**DATA SHOWN**
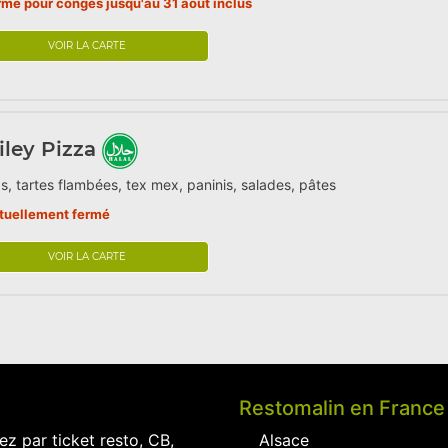
rmé pour congés jusqu'au 31 aout inclus
VOIR LA CARTE
ley Pizza
s, tartes flambées, tex mex, paninis, salades, pâtes
tuellement fermé
VOIR LA CARTE
Restomalin en France
ez par ticket resto, CB,
Alsace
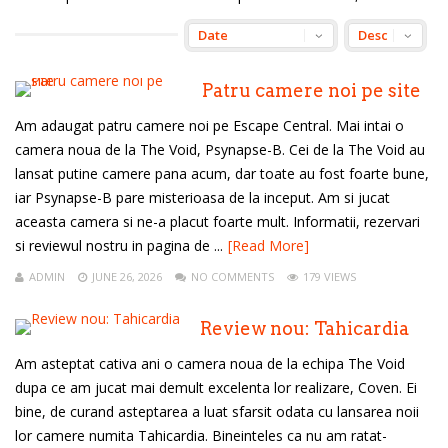
Patru camere noi pe site
Am adaugat patru camere noi pe Escape Central. Mai intai o
camera noua de la The Void, Psynapse-B. Cei de la The Void au
lansat putine camere pana acum, dar toate au fost foarte bune,
iar Psynapse-B pare misterioasa de la inceput. Am si jucat
aceasta camera si ne-a placut foarte mult. Informatii, rezervari
si reviewul nostru in pagina de ...
[Read More]
ADMIN
JUNE 26, 2026
NO COMMENTS
179 VIEWS
Review nou: Tahicardia
Am asteptat cativa ani o camera noua de la echipa The Void
dupa ce am jucat mai demult excelenta lor realizare, Coven. Ei
bine, de curand asteptarea a luat sfarsit odata cu lansarea noii
lor camere numita Tahicardia. Bineinteles ca nu am ratat-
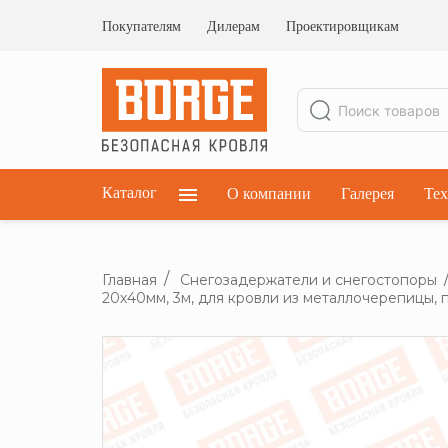
Ограждения кровельные
Ограждения парапетные
Покупателям
Дилерам
Проектировщикам
Ограждения плоских кровель
Каталог
О компании
Галерея
Тех
Главная
Снегозадержатели и снегостопоры
20х40мм, 3м, для кровли из металлочерепицы, 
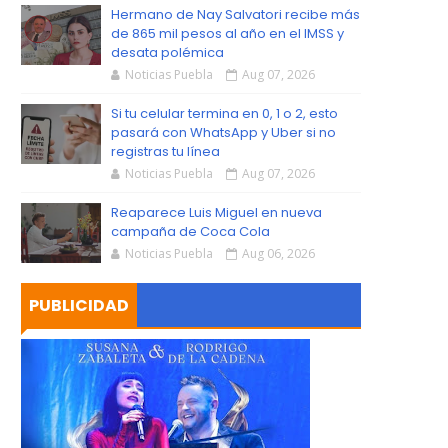
S
Hermano de Nay Salvatori recibe más
de 865 mil pesos al año en el IMSS y
desata polémica
Noticias Puebla
Aug 07, 2026
Si tu celular termina en 0, 1 o 2, esto
pasará con WhatsApp y Uber si no
registras tu línea
Noticias Puebla
Aug 07, 2026
Reaparece Luis Miguel en nueva
campaña de Coca Cola
Noticias Puebla
Aug 06, 2026
PUBLICIDAD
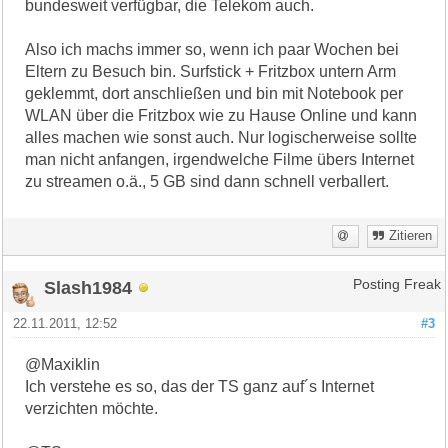
bundesweit verfügbar, die Telekom auch.
Also ich machs immer so, wenn ich paar Wochen bei
Eltern zu Besuch bin. Surfstick + Fritzbox untern Arm
geklemmt, dort anschließen und bin mit Notebook per
WLAN über die Fritzbox wie zu Hause Online und kann
alles machen wie sonst auch. Nur logischerweise sollte
man nicht anfangen, irgendwelche Filme übers Internet
zu streamen o.ä., 5 GB sind dann schnell verballert.
Zitieren
Slash1984
Posting Freak
22.11.2011, 12:52
#3
@Maxiklin
Ich verstehe es so, das der TS ganz auf´s Internet
verzichten möchte.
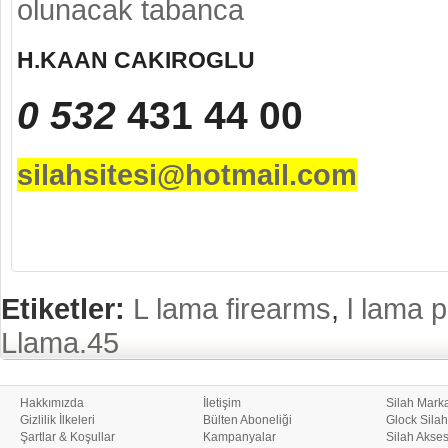
olunacak
tabanca
H.KAAN CAKIROGLU
0 532
431 44 00
silahsitesi@hotmail.com
Etiketler:
L lama firearms
,
l lama p
Llama.45
Hakkımızda
İletişim
Silah Marka
Gizlilik İlkeleri
Bülten Aboneliği
Glock Silah
Şartlar & Koşullar
Kampanyalar
Silah Akses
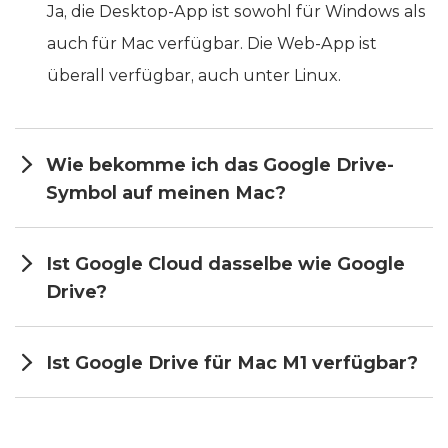
Ja, die Desktop-App ist sowohl für Windows als
auch für Mac verfügbar. Die Web-App ist
überall verfügbar, auch unter Linux.
Wie bekomme ich das Google Drive-
Symbol auf meinen Mac?
Ist Google Cloud dasselbe wie Google
Drive?
Ist Google Drive für Mac M1 verfügbar?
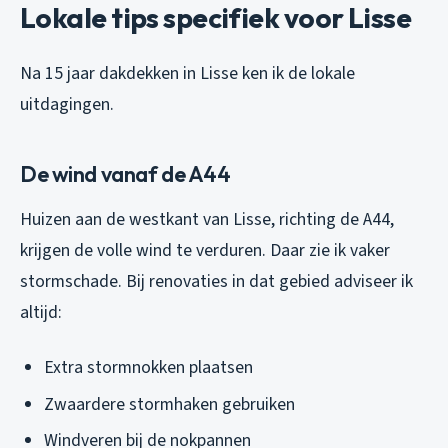
Lokale tips specifiek voor Lisse
Na 15 jaar dakdekken in Lisse ken ik de lokale
uitdagingen.
De wind vanaf de A44
Huizen aan de westkant van Lisse, richting de A44,
krijgen de volle wind te verduren. Daar zie ik vaker
stormschade. Bij renovaties in dat gebied adviseer ik
altijd:
Extra stormnokken plaatsen
Zwaardere stormhaken gebruiken
Windveren bij de nokpannen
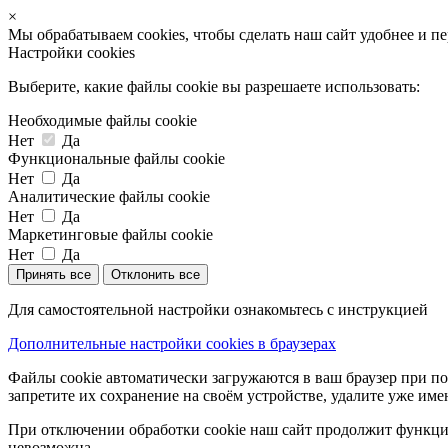
×
Мы обрабатываем cookies, чтобы сделать наш сайт удобнее и п
Настройки cookies
Выберите, какие файлы cookie вы разрешаете использовать:
Необходимые файлы cookie
Нет
Да
Функциональные файлы cookie
Нет
Да
Аналитические файлы cookie
Нет
Да
Маркетинговые файлы cookie
Нет
Да
Принять все
Отклонить все
Для самостоятельной настройки ознакомьтесь с инструкцией
Дополнительные настройки cookies в браузерах
Файлы cookie автоматически загружаются в ваш браузер при по
запретите их сохранение на своём устройстве, удалите уже име
При отключении обработки cookie наш сайт продолжит функцио
невозможна.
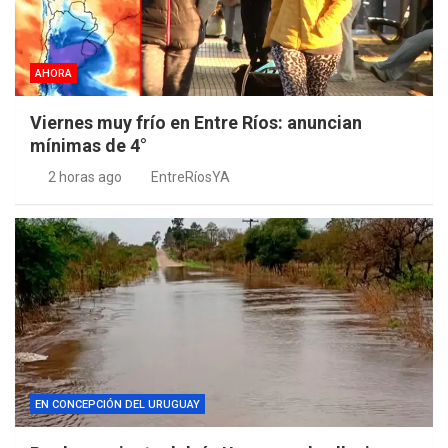
AHORA
Viernes muy frío en Entre Ríos: anuncian
mínimas de 4°
2 horas ago
EntreRíosYA
EN CONCEPCIÓN DEL URUGUAY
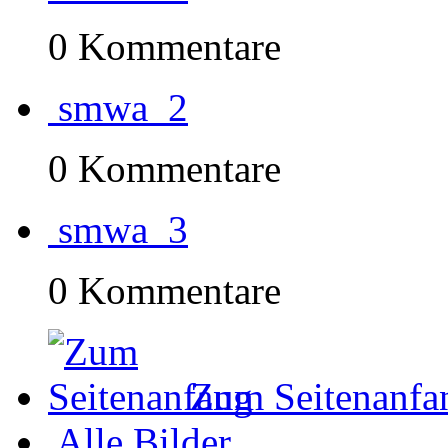
0 Kommentare
smwa_2
0 Kommentare
smwa_3
0 Kommentare
Zum Seitenanfa
Alle Bilder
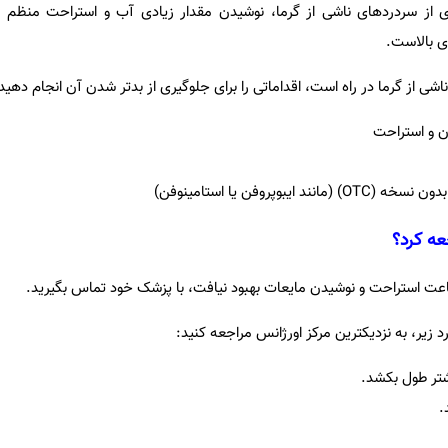
یری از سردردهای ناشی از گرما، نوشیدن مقدار زیادی آب و استراحت منظم 
ی بالاست.
 از گرما در راه است، اقداماتی را برای جلوگیری از بدتر شدن آن انجام دهید،
ن و استراحت
یبوپروفن یا استامینوفن)
عه کرد؟
عت استراحت و نوشیدن مایعات بهبود نیافت، با پزشک خود تماس بگیرید.
زیر، به نزدیکترین مرکز اورژانس مراجعه کنید:
تر طول بکشد.
.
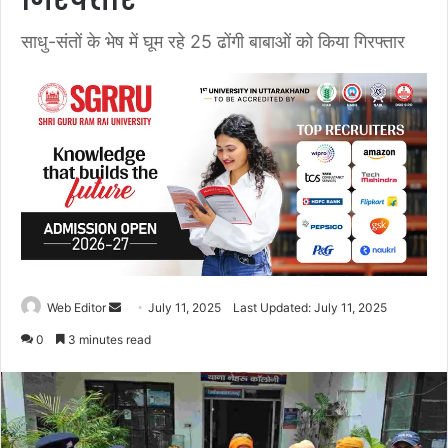
गिरफ्तार
साधु-संतों के भेष में घूम रहे 25 ढोंगी बाबाओं को किया गिरफ्तार
Web Editor
S
July 11, 2025
Last Updated: July 11, 2025
e
0
3 minutes read
n
d
a
n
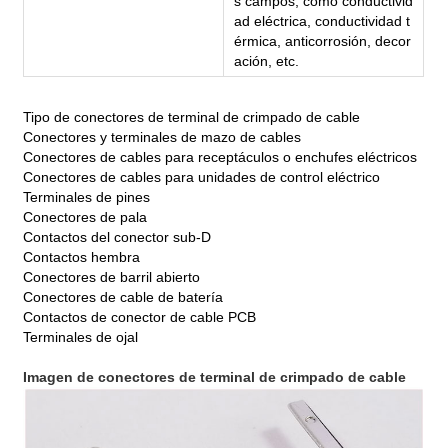
s campos, como conductivid
ad eléctrica, conductividad t
érmica, anticorrosión, decor
ación, etc.
Tipo de conectores de terminal de crimpado de cable
Conectores y terminales de mazo de cables
Conectores de cables para receptáculos o enchufes eléctricos
Conectores de cables para unidades de control eléctrico
Terminales de pines
Conectores de pala
Contactos del conector sub-D
Contactos hembra
Conectores de barril abierto
Conectores de cable de batería
Contactos de conector de cable PCB
Terminales de ojal
Imagen de conectores de terminal de crimpado de cable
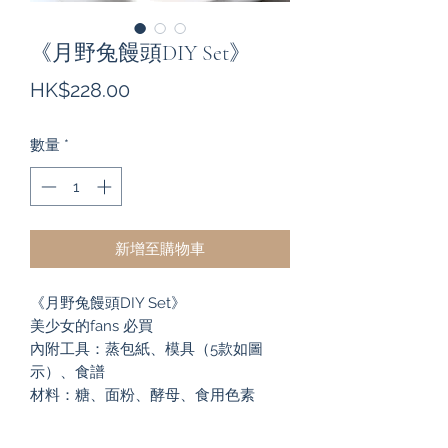
《月野兔饅頭DIY Set》
價
HK$228.00
格
數量
*
新增至購物車
《月野兔饅頭DIY Set》
美少女的fans 必買
內附工具：蒸包紙、模具（5款如圖
示）、食譜
材料：糖、面粉、酵母、食用色素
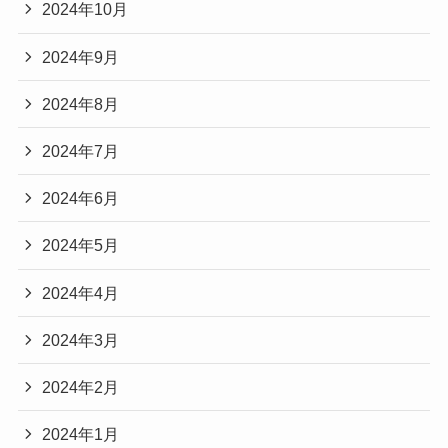
2024年10月
2024年9月
2024年8月
2024年7月
2024年6月
2024年5月
2024年4月
2024年3月
2024年2月
2024年1月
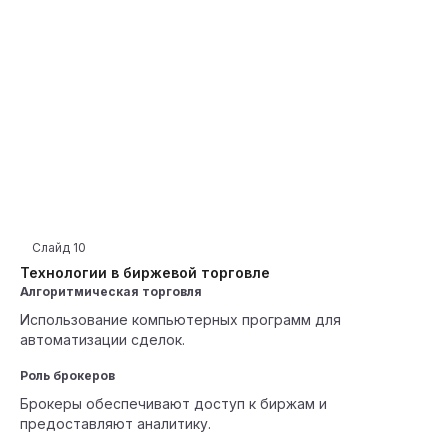
Слайд
10
Технологии в биржевой торговле
Алгоритмическая торговля
Использование компьютерных программ для
автоматизации сделок.
Роль брокеров
Брокеры обеспечивают доступ к биржам и
предоставляют аналитику.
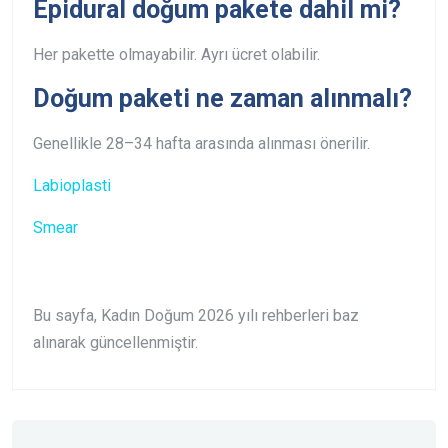
Epidural doğum pakete dahil mi?
Her pakette olmayabilir. Ayrı ücret olabilir.
Doğum paketi ne zaman alınmalı?
Genellikle 28–34 hafta arasında alınması önerilir.
Labioplasti
Smear
Bu sayfa, Kadın Doğum 2026 yılı rehberleri baz
alınarak güncellenmiştir.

**TRY IT**
Copy out the listing above from the line containing "desata polémica" to the line containing "Huizen aan de", both included, exactly as written and minus the images.

**YOUR RESPONSE**
desata polémica
Noticias Puebla
Aug 07, 2026
Si tu celular termina en 0, 1 o 2, esto
pasará con WhatsApp y Uber si no
registras tu línea
Noticias Puebla
Aug 07, 2026
Reaparece Luis Miguel en nueva
campaña de Coca Cola
Noticias Puebla
Aug 06, 2026
PUBLICIDAD
bundesweit verfügbar, die Telekom auch.
Also ich machs immer so, wenn ich paar Wochen bei
Eltern zu Besuch bin. Surfstick + Fritzbox untern Arm
geklemmt, dort anschließen und bin mit Notebook per
WLAN über die Fritzbox wie zu Hause Online und kann
alles machen wie sonst auch. Nur logischerweise sollte
man nicht anfangen, irgendwelche Filme übers Internet
zu streamen o.ä., 5 GB sind dann schnell verballert.
Zitieren
Slash1984
Posting Freak
22.11.2011, 12:52
#3
@Maxiklin
Ich verstehe es so, das der TS ganz auf´s Internet
verzichten möchte.
olunacak
tabanca
H.KAAN CAKIROGLU
0 532
431 44 00
silahsitesi@hotmail.com
Etiketler:
L lama firearms
,
l lama p
Llama.45
Hakkımızda
İletişim
Silah Marka
Gizlilik İlkeleri
Bülten Aboneliği
Glock Silah
Şartlar & Koşullar
Kampanyalar
Silah Akses
Ja, die Desktop-App ist sowohl für Windows als
auch für Mac verfügbar. Die Web-App ist
überall verfügbar, auch unter Linux.
Wie bekomme ich das Google Drive-
Symbol auf meinen Mac?
Ist Google Cloud dasselbe wie Google
Drive?
Ist Google Drive für Mac M1 verfügbar?
Lokale tips specifiek voor Lisse
Na 15 jaar dakdekken in Lisse ken ik de lokale
uitdagingen.
De wind vanaf de A44
Huizen aan de westkant van Lisse, richting de A44,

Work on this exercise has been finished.